— Requirement —
The word "EEPROM" marks the lines to find; copy every such line from the data below.

— Task inputs —
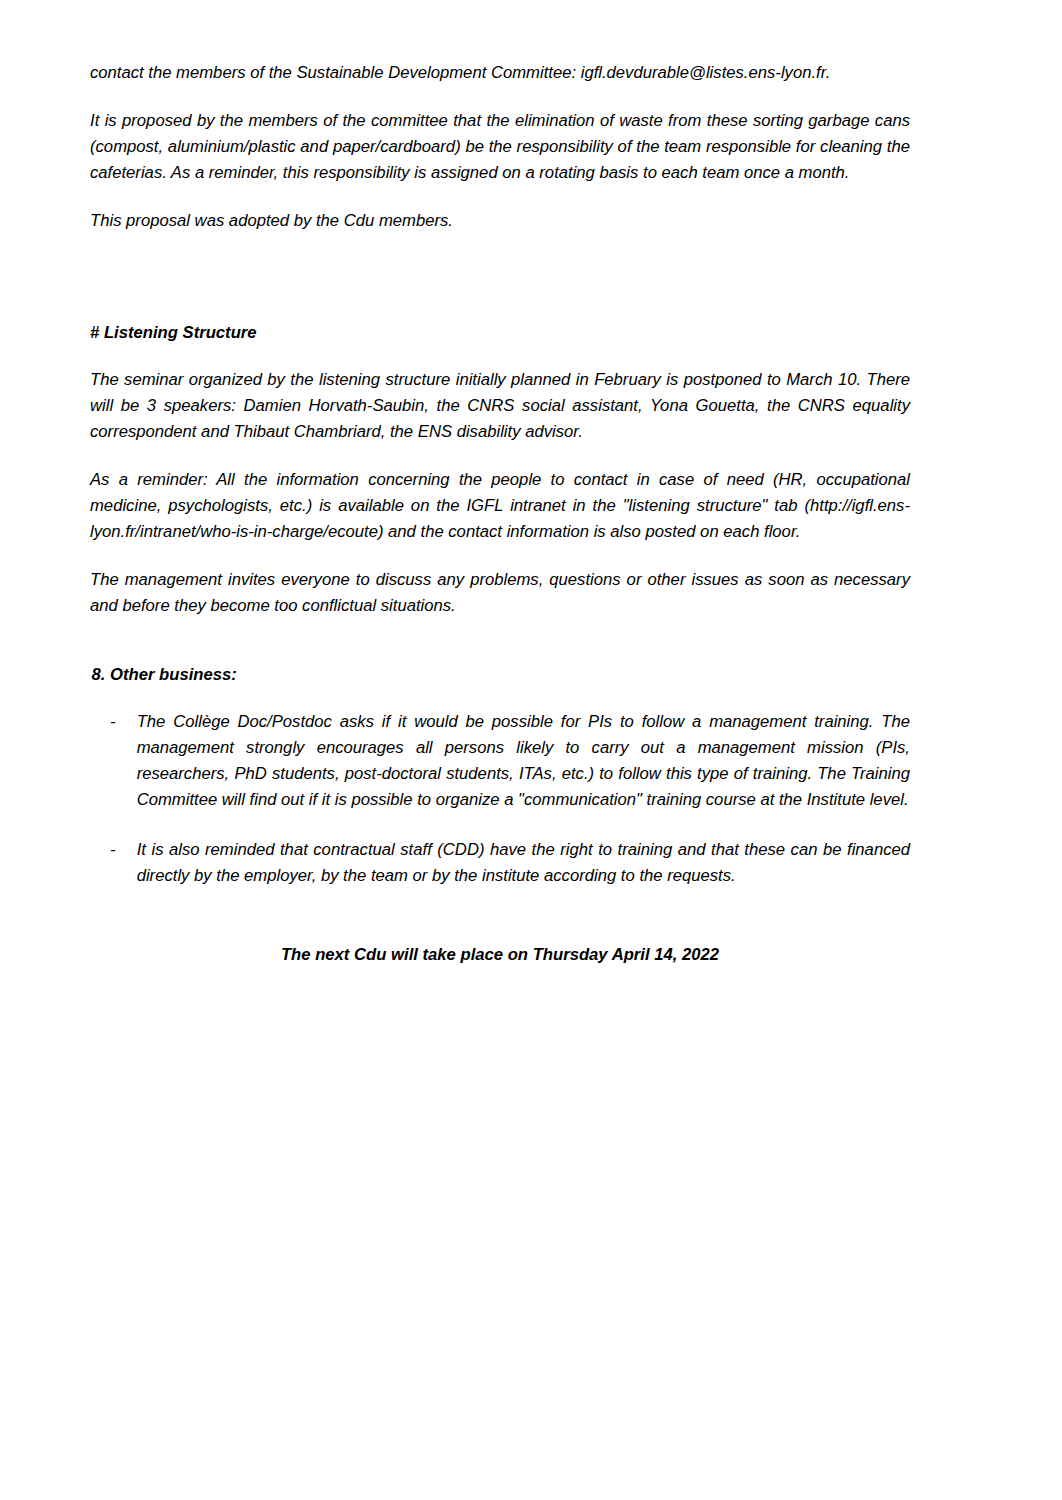contact the members of the Sustainable Development Committee: igfl.devdurable@listes.ens-lyon.fr.
It is proposed by the members of the committee that the elimination of waste from these sorting garbage cans (compost, aluminium/plastic and paper/cardboard) be the responsibility of the team responsible for cleaning the cafeterias. As a reminder, this responsibility is assigned on a rotating basis to each team once a month.
This proposal was adopted by the Cdu members.
# Listening Structure
The seminar organized by the listening structure initially planned in February is postponed to March 10. There will be 3 speakers: Damien Horvath-Saubin, the CNRS social assistant, Yona Gouetta, the CNRS equality correspondent and Thibaut Chambriard, the ENS disability advisor.
As a reminder: All the information concerning the people to contact in case of need (HR, occupational medicine, psychologists, etc.) is available on the IGFL intranet in the "listening structure" tab (http://igfl.ens-lyon.fr/intranet/who-is-in-charge/ecoute) and the contact information is also posted on each floor.
The management invites everyone to discuss any problems, questions or other issues as soon as necessary and before they become too conflictual situations.
Other business:
The Collège Doc/Postdoc asks if it would be possible for PIs to follow a management training. The management strongly encourages all persons likely to carry out a management mission (PIs, researchers, PhD students, post-doctoral students, ITAs, etc.) to follow this type of training. The Training Committee will find out if it is possible to organize a "communication" training course at the Institute level.
It is also reminded that contractual staff (CDD) have the right to training and that these can be financed directly by the employer, by the team or by the institute according to the requests.
The next Cdu will take place on Thursday April 14, 2022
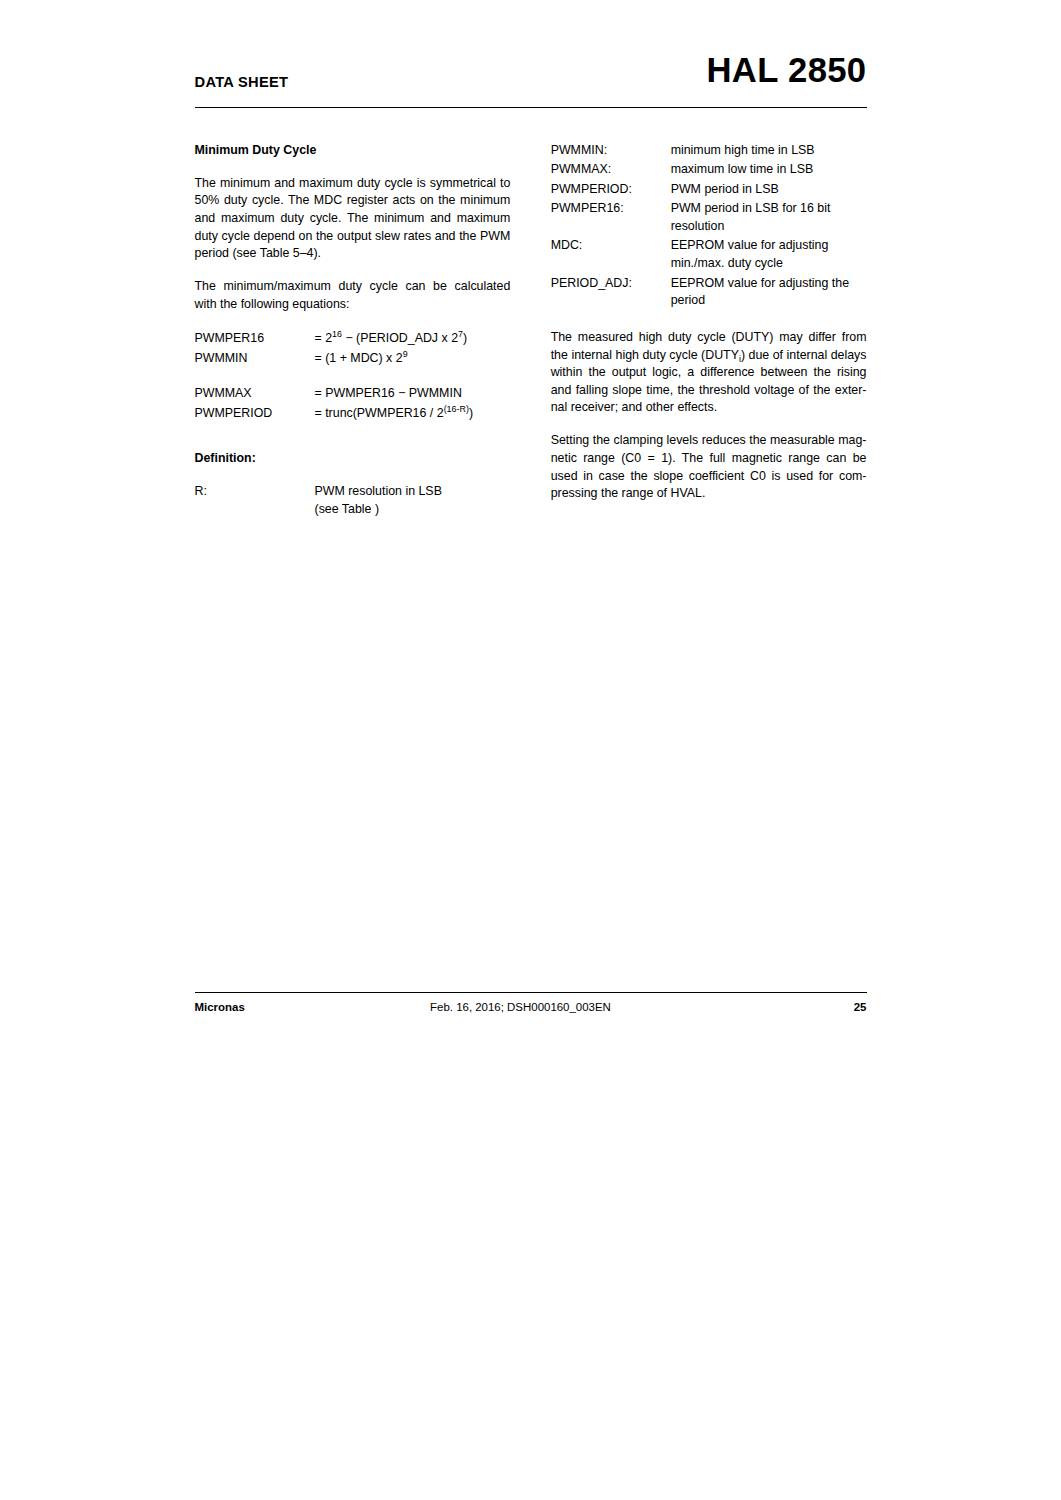DATA SHEET
HAL 2850
Minimum Duty Cycle
The minimum and maximum duty cycle is symmetrical to 50% duty cycle. The MDC register acts on the minimum and maximum duty cycle. The minimum and maximum duty cycle depend on the output slew rates and the PWM period (see Table 5–4).
The minimum/maximum duty cycle can be calculated with the following equations:
PWMPER16= 216 − (PERIOD_ADJ x 27)
PWMMIN= (1 + MDC) x 29
PWMMAX= PWMPER16 − PWMMIN
PWMPERIOD= trunc(PWMPER16 / 2(16-R))
Definition:
R: PWM resolution in LSB(see Table )
PWMMIN: minimum high time in LSB
PWMMAX: maximum low time in LSB
PWMPERIOD: PWM period in LSB
PWMPER16: PWM period in LSB for 16 bitresolution
MDC: EEPROM value for adjustingmin./max. duty cycle
PERIOD_ADJ: EEPROM value for adjusting theperiod
The measured high duty cycle (DUTY) may differ from the internal high duty cycle (DUTYi) due of internal delays within the output logic, a difference between the rising and falling slope time, the threshold voltage of the external receiver; and other effects.
Setting the clamping levels reduces the measurable magnetic range (C0 = 1). The full magnetic range can be used in case the slope coefficient C0 is used for compressing the range of HVAL.
Micronas
Feb. 16, 2016; DSH000160_003EN
25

— Solution to this exercise —
MDC: EEPROM value for adjustingmin./max. duty cycle
PERIOD_ADJ: EEPROM value for adjusting theperiod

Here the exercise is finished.